◆ Activity
In the entries below, count each line where "Quickstart" appears. Give the total and nothing more.

=== Begin Enclosure ===

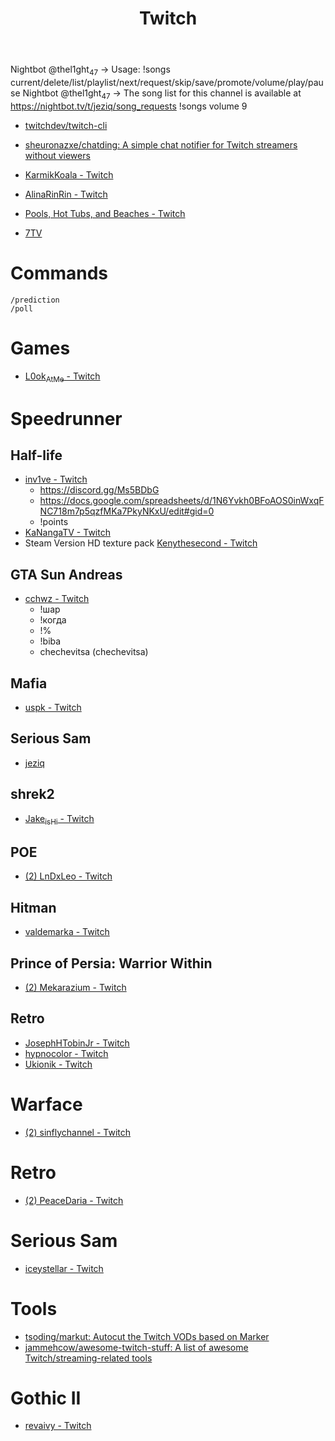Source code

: :PROPERTIES:
:ID:       732a17a5-5381-4a4d-a9c6-730cb2d930d6
:END:
#+title: Twitch

Nightbot @thel1ght_47 -> Usage: !songs current/delete/list/playlist/next/request/skip/save/promote/volume/play/pause
Nightbot @thel1ght_47 -> The song list for this channel is available at https://nightbot.tv/t/jeziq/song_requests
!songs volume 9

- [[https://github.com/twitchdev/twitch-cli][twitchdev/twitch-cli]]
- [[https://github.com/sheuronazxe/chatding][sheuronazxe/chatding: A simple chat notifier for Twitch streamers without viewers]]

- [[https://www.twitch.tv/karmikkoala][KarmikKoala - Twitch]]

- [[https://www.twitch.tv/alinarinrin][AlinaRinRin - Twitch]]

- [[https://www.twitch.tv/directory/game/Pools%2C%20Hot%20Tubs%2C%20and%20Beaches][Pools, Hot Tubs, and Beaches - Twitch]]

- [[https://github.com/SevenTV][7TV]]

* Commands

: /prediction
: /poll

* Games
- [[https://www.twitch.tv/l0ok_at_me][L0ok_At_Me - Twitch]]

* Speedrunner
** Half-life
- [[https://www.twitch.tv/inv1ve][inv1ve - Twitch]]
  - https://discord.gg/Ms5BDbG
  - https://docs.google.com/spreadsheets/d/1N6Yvkh0BFoAOS0inWxqFNC718m7p5qzfMKa7PkyNKxU/edit#gid=0
  - !points
- [[https://www.twitch.tv/kanangatv][KaNangaTV - Twitch]]
- Steam Version HD texture pack [[https://www.twitch.tv/kenythesecond][Kenythesecond - Twitch]]
** GTA Sun Andreas
- [[https://www.twitch.tv/cchwz][cchwz - Twitch]]
  - !шар
  - !когда
  - !%
  - !biba
  - chechevitsa (chechevitsa)
** Mafia
- [[https://www.twitch.tv/uspk][uspk - Twitch]]
** Serious Sam
- [[https://www.twitch.tv/jeziq][jeziq]]
** shrek2
- [[https://www.twitch.tv/jake_is_hi][Jake_is_Hi - Twitch]]
** POE
- [[https://www.twitch.tv/lndxleo][(2) LnDxLeo - Twitch]]
** Hitman
- [[https://www.twitch.tv/valdemarka][valdemarka - Twitch]]
** Prince of Persia: Warrior Within
- [[https://www.twitch.tv/mekarazium][(2) Mekarazium - Twitch]]
** Retro
- [[https://www.twitch.tv/josephhtobinjr][JosephHTobinJr - Twitch]]
- [[https://www.twitch.tv/hypnocolor][hypnocolor - Twitch]]
- [[https://www.twitch.tv/ukionik][Ukionik - Twitch]]

* Warface
- [[https://www.twitch.tv/sinflychannel][(2) sinflychannel - Twitch]]

* Retro
- [[https://www.twitch.tv/peacedaria][(2) PeaceDaria - Twitch]]

* Serious Sam
- [[https://www.twitch.tv/iceystellar][iceystellar - Twitch]]

* Tools
- [[https://github.com/tsoding/markut][tsoding/markut: Autocut the Twitch VODs based on Marker]]
- [[https://github.com/jammehcow/awesome-twitch-stuff][jammehcow/awesome-twitch-stuff: A list of awesome Twitch/streaming-related tools]]

* Gothic II
- [[https://www.twitch.tv/revaivy][revaivy - Twitch]]
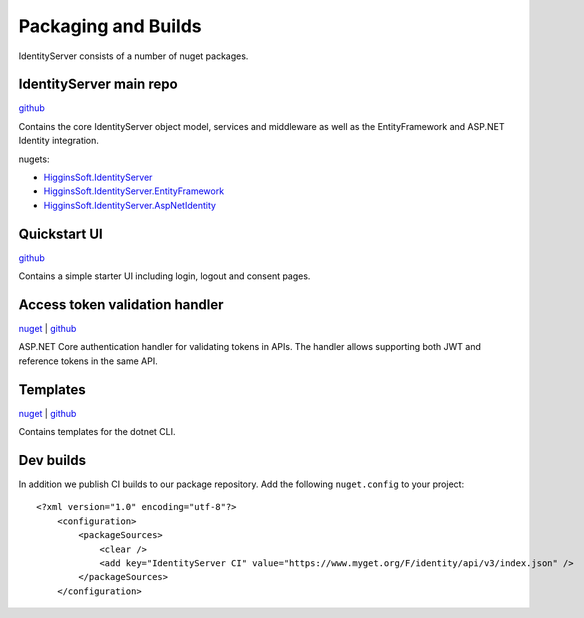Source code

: Packaging and Builds
====================

IdentityServer consists of a number of nuget packages.

IdentityServer main repo
^^^^^^^^^^^^^^^
`github <https://github.com/mvput/IdentityServer>`_

Contains the core IdentityServer object model, services and middleware as well as the EntityFramework and ASP.NET Identity integration.

nugets:

* `HigginsSoft.IdentityServer <https://www.nuget.org/packages/HigginsSoft.IdentityServer/>`_
* `HigginsSoft.IdentityServer.EntityFramework <https://www.nuget.org/packages/HigginsSoft.IdentityServer.EntityFramework>`_
* `HigginsSoft.IdentityServer.AspNetIdentity <https://www.nuget.org/packages/HigginsSoft.IdentityServer.AspNetIdentity>`_

Quickstart UI
^^^^^^^^^^^^^
`github <https://github.com/mvput/IdentityServer.Quickstart.UI>`_

Contains a simple starter UI including login, logout and consent pages.

Access token validation handler
^^^^^^^^^^^^^^^^^^^^^^^^^^^^^^^
`nuget <https://www.nuget.org/packages/HigginsSoft.IdentityServer.AccessTokenValidation>`_ | `github <https://github.com/mvput/IdentityServer.AccessTokenValidation>`_

ASP.NET Core authentication handler for validating tokens in APIs. The handler allows supporting both JWT and reference tokens in the same API.

Templates
^^^^^^^^^
`nuget <https://www.nuget.org/packages/HigginsSoft.IdentityServer.Templates>`_ | `github <https://github.com/mvput/IdentityServer.Templates>`_

Contains templates for the dotnet CLI.

Dev builds
^^^^^^^^^^
In addition we publish CI builds to our package repository.
Add the following ``nuget.config`` to your project::

    <?xml version="1.0" encoding="utf-8"?>
        <configuration>
            <packageSources>
                <clear />
                <add key="IdentityServer CI" value="https://www.myget.org/F/identity/api/v3/index.json" />
            </packageSources>
        </configuration>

=== End Enclosure ===

◆ Output
2